Standpoint
- Executive editor: Andreas Campomar
- Former editors: Daniel Johnson, 2008 - 2018; Michael Mosbacher, 2018 - 2019; Edward Lucas, 2019 - 2020
- Categories: politics, world affairs, arts and culture
- Frequency: ten times per year
- First issue: June 2008
- Final issue: December 2020
- Company: Social Affairs Unit Magazines Limited
- Country: United Kingdom
- Language: English
- ISSN: 1757-1111

= Standpoint (magazine) =

British cultural and political magazine

Standpoint was a British cultural and political magazine, originally published monthly, that debuted in June 2008. It ceased to be published regularly in 2020, with a final issue coming out in mid-2021.

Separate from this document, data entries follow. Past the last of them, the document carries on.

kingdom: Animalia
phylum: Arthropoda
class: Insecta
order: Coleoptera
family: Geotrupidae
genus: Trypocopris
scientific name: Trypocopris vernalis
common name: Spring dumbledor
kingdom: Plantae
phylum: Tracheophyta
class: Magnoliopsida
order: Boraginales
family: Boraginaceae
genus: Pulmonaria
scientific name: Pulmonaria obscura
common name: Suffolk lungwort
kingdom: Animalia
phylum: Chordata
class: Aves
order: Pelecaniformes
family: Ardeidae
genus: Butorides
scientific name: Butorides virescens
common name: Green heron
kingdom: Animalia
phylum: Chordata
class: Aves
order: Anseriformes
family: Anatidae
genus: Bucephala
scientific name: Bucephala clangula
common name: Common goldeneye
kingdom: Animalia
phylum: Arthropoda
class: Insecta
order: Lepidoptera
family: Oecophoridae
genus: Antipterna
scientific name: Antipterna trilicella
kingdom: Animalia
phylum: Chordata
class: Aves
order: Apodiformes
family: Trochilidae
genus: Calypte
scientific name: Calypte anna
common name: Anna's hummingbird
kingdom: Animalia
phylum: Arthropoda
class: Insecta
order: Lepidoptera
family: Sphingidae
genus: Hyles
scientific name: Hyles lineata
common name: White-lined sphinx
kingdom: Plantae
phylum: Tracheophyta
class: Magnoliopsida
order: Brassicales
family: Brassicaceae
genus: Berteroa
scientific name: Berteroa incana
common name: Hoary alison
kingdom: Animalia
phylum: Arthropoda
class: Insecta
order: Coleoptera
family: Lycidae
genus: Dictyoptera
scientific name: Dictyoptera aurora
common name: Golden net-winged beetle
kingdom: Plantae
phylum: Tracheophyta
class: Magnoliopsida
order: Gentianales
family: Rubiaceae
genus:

Standpoint was based in London and was co-founded by Daniel Johnson, Miriam Gross, Jonathan Foreman, and Michael Mosbacher; Johnson was its first editor, but announced that he was standing down in 2018.

In 2019, editor Edward Lucas said that the magazine was to be "a lively champion of unfashionable causes such as the virtues of western civilisation and transatlanticism". Later that year, he also said: "We fight culture wars vigorously, mix polemic with mockery, and are all in favour of triggering people."

The magazine was run by the Social Affairs Unit, a spinoff charity of a neoliberal economic thinktank, the Institute of Economic Affairs. It was initially funded by British Marine chairman Alan Bekhor and then by other rich donors, such as Jeremy Hosking, who donated £850,000 in 2019.